## PROBLEM DETAILS
Set out every line of the items below as a Markdown table with two columns, Row and Text: number the lines in Row, put each line in Text, and skip any blank lines.

## INFORMATION SHOWN

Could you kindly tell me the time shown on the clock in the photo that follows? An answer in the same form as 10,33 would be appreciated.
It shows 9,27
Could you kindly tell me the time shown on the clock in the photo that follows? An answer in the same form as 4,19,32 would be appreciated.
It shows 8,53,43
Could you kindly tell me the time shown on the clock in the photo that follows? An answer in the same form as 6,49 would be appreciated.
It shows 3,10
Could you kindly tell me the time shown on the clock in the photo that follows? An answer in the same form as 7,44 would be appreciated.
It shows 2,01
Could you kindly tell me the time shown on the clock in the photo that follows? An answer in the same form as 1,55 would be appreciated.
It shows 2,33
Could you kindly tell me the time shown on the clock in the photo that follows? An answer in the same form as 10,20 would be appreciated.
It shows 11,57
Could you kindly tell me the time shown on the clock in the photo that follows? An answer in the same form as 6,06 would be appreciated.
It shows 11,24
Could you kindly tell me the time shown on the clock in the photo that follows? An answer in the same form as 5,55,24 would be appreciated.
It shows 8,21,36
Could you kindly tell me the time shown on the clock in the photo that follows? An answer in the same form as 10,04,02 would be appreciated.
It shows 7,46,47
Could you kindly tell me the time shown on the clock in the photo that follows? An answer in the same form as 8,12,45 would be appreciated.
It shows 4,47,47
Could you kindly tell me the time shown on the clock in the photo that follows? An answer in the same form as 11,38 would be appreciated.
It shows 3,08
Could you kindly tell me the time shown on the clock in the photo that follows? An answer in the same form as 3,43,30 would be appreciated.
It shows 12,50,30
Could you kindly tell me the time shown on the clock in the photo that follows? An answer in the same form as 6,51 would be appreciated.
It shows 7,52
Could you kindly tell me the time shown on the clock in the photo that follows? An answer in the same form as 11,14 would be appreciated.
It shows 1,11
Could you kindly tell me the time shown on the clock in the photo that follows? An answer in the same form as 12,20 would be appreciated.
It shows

## RESPONSE
| Row | Text |
|---|---|
| 1 | Could you kindly tell me the time shown on the clock in the photo that follows? An answer in the same form as 10,33 would be appreciated. |
| 2 | It shows 9,27 |
| 3 | Could you kindly tell me the time shown on the clock in the photo that follows? An answer in the same form as 4,19,32 would be appreciated. |
| 4 | It shows 8,53,43 |
| 5 | Could you kindly tell me the time shown on the clock in the photo that follows? An answer in the same form as 6,49 would be appreciated. |
| 6 | It shows 3,10 |
| 7 | Could you kindly tell me the time shown on the clock in the photo that follows? An answer in the same form as 7,44 would be appreciated. |
| 8 | It shows 2,01 |
| 9 | Could you kindly tell me the time shown on the clock in the photo that follows? An answer in the same form as 1,55 would be appreciated. |
| 10 | It shows 2,33 |
| 11 | Could you kindly tell me the time shown on the clock in the photo that follows? An answer in the same form as 10,20 would be appreciated. |
| 12 | It shows 11,57 |
| 13 | Could you kindly tell me the time shown on the clock in the photo that follows? An answer in the same form as 6,06 would be appreciated. |
| 14 | It shows 11,24 |
| 15 | Could you kindly tell me the time shown on the clock in the photo that follows? An answer in the same form as 5,55,24 would be appreciated. |
| 16 | It shows 8,21,36 |
| 17 | Could you kindly tell me the time shown on the clock in the photo that follows? An answer in the same form as 10,04,02 would be appreciated. |
| 18 | It shows 7,46,47 |
| 19 | Could you kindly tell me the time shown on the clock in the photo that follows? An answer in the same form as 8,12,45 would be appreciated. |
| 20 | It shows 4,47,47 |
| 21 | Could you kindly tell me the time shown on the clock in the photo that follows? An answer in the same form as 11,38 would be appreciated. |
| 22 | It shows 3,08 |
| 23 | Could you kindly tell me the time shown on the clock in the photo that follows? An answer in the same form as 3,43,30 would be appreciated. |
| 24 | It shows 12,50,30 |
| 25 | Could you kindly tell me the time shown on the clock in the photo that follows? An answer in the same form as 6,51 would be appreciated. |
| 26 | It shows 7,52 |
| 27 | Could you kindly tell me the time shown on the clock in the photo that follows? An answer in the same form as 11,14 would be appreciated. |
| 28 | It shows 1,11 |
| 29 | Could you kindly tell me the time shown on the clock in the photo that follows? An answer in the same form as 12,20 would be appreciated. |
| 30 | It shows |